Flink1.3 指南四 命令行接口 转

2019-03-05 15:55:36 浏览数 (1)

Flink提供了一个命令行接口(CLI)用来运行打成JAR包的程序,并且可以控制程序的运行。命令行接口在Flink安装完之后即可拥有,本地单节点或是分布式的部署安装都会有命令行接口。命令行接口启动脚本是 $FLINK_HOME/bin目录下的flink脚本, 默认情况下会连接运行中的Flink master(JobManager),JobManager的启动脚本与CLI在同一安装目录下。

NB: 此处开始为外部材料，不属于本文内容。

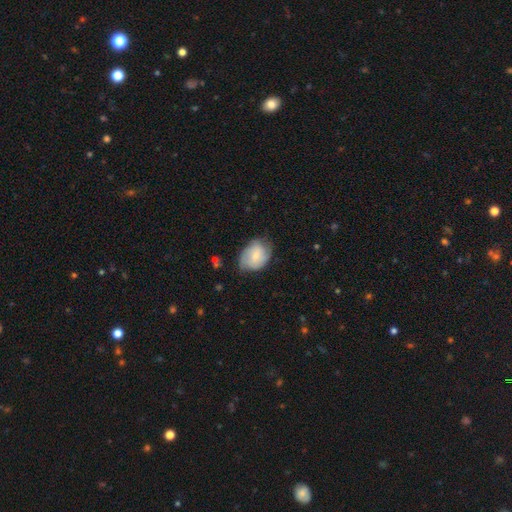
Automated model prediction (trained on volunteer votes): This appears to be a smooth galaxy with no disk features (60%) that is in between round and cigar-shaped (70%). Merging: none (60%).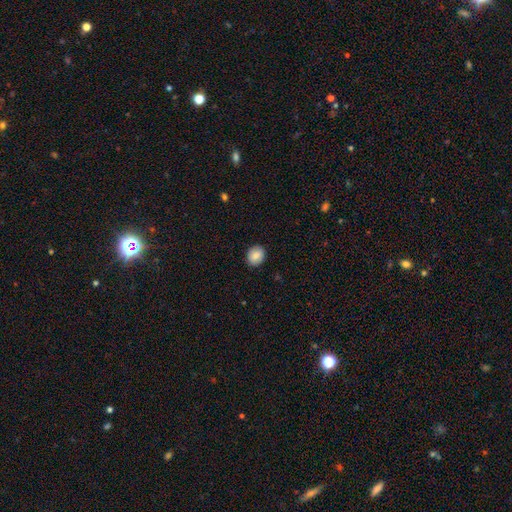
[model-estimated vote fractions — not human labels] Overall: smooth (81%). How rounded: round (57%; in between 42%). Merging: none (88%).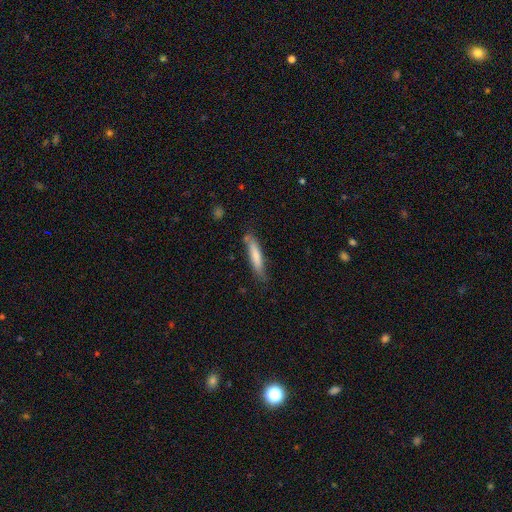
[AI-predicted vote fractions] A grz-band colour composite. It shows a smooth galaxy with no disk features (74%) that is cigar-shaped (87%). Merging: none (70%).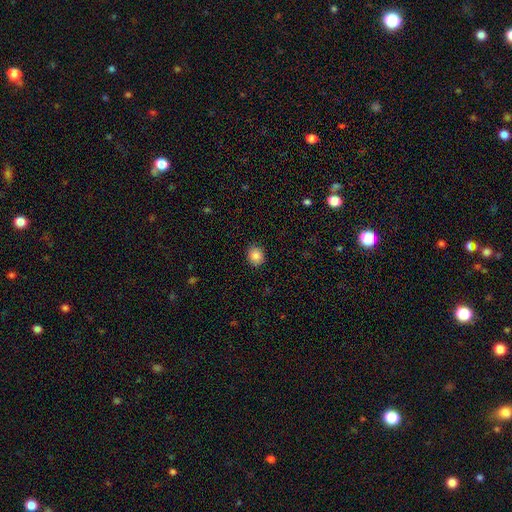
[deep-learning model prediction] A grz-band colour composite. It shows a smooth galaxy with no disk features (85%) that is round (74%). Merging: none (89%).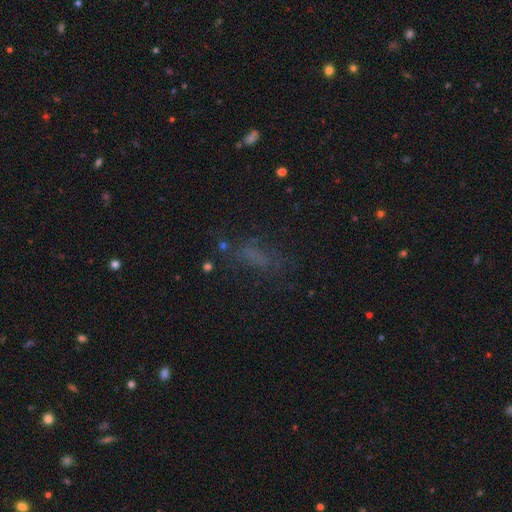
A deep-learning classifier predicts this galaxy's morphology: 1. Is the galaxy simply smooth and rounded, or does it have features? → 50% smooth, 27% star or artifact, 23% featured or disk.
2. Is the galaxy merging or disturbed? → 52% none, 24% major disturbance, 20% minor disturbance, 4% merger.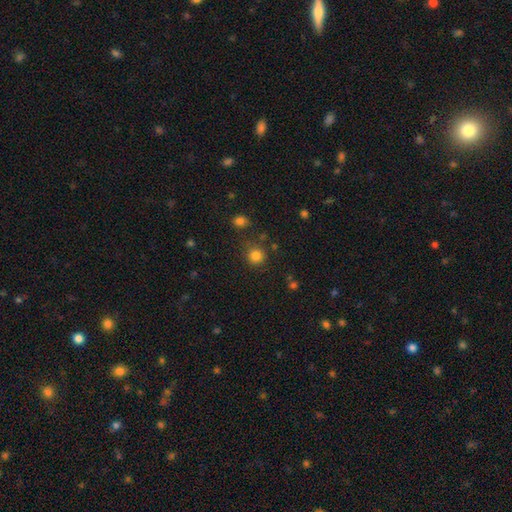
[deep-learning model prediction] A smooth galaxy with no disk features (82%) that is round (92%). Merging: none (80%).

使用命令行接口的先决条件是JobManager已经被启动或是在Flink YARN环境下。JobManager可以通过如下命令启动:

代码语言:javascript复制
$FLINK_HOME/bin/start-local.sh
或
$FLINK_HOME/bin/start-cluster.sh

1. Example

(1) 运行示例程序,不传参数:

代码语言:javascript复制
./bin/flink run ./examples/batch/WordCount.jar

(2) 运行示例程序,带输入和输出文件参数:

代码语言:javascript复制
./bin/flink run ./examples/batch/WordCount.jar --input file:///home/xiaosi/a.txt --output file:///home/xiaosi/result.txt

(3) 运行示例程序,带输入和输出文件参数,并设置16个并发度:

代码语言:javascript复制
./bin/flink run -p 16 ./examples/batch/WordCount.jar --input file:///home/xiaosi/a.txt --output file:///home/xiaosi/result.txt

(4) 运行示例程序,并禁止Flink输出日志

代码语言:javascript复制
./bin/flink run -q ./examples/batch/WordCount.jar

(5) 以独立(detached)模式运行示例程序

代码语言:javascript复制
./bin/flink run -d ./examples/batch/WordCount.jar

(6) 在指定JobManager上运行示例程序

代码语言:javascript复制
./bin/flink run -m myJMHost:6123 ./examples/batch/WordCount.jar --input file:///home/xiaosi/a.txt --output file:///home/xiaosi/result.txt

(7) 运行示例程序,指定程序入口类(Main方法所在类):

代码语言:javascript复制
./bin/flink run -c org.apache.flink.examples.java.wordcount.WordCount ./examples/batch/WordCount.jar --input file:///home/xiaosi/a.txt --output file:///home/xiaosi/result.txt

(8) 运行示例程序,使用per-job YARN 集群启动 2 个TaskManager

代码语言:javascript复制
./bin/flink run -m yarn-cluster -yn 2 ./examples/batch/WordCount.jar --input hdfs:///xiaosi/a.txt --output hdfs:///xiaosi/result.txt

(9) 以JSON格式输出 WordCount示例程序优化执行计划:

代码语言:javascript复制
./bin/flink info ./examples/batch/WordCount.jar --input file:///home/xiaosi/a.txt --output file:///home/xiaosi/result.txt

(10) 列出已经调度的和正在运行的Job(包含Job ID信息)

代码语言:javascript复制
./bin/flink list

(11) 列出已经调度的Job(包含Job ID信息)

代码语言:javascript复制
./bin/flink list -s

(13) 列出正在运行的Job(包含Job ID信息)

代码语言:javascript复制
./bin/flink list -r

(14) 列出在Flink YARN中运行Job

代码语言:javascript复制
./bin/flink list -m yarn-cluster -yid <yarnApplicationID> -r

(15) 取消一个Job

代码语言:javascript复制
./bin/flink cancel <jobID>

(16) 取消一个带有保存点(savepoint)的Job

代码语言:javascript复制
./bin/flink cancel -s [targetDirectory] <jobID>

(17) 停止一个Job(只适用于流计算Job)

代码语言:javascript复制
./bin/flink stop <jobID>

备注:

代码语言:javascript复制
取消和停止Job区别如下:
调用取消Job时,作业中的operator立即收到一个调用cancel()方法的指令以尽快取消它们。如果operator在调用取消操作后没有停止,Flink将定期开启中断线程来取消作业直到作业停止。
调用停止Job是一种停止正在运行的流作业的更加优雅的方法。停止仅适用于使用实现`StoppableFunction`接口的源的那些作业。当用户请求停止作业时,所有源将收到调用stop()方法指令。但是Job还是会持续运行,直到所有来源已经正确关闭。这允许作业完成处理所有正在传输的数据(inflight data)。

2. 保存点

保存点通过命令行客户端进行控制:

2.1 触发保存点
代码语言:javascript复制
./bin/flink savepoint <jobID> [savepointDirectory]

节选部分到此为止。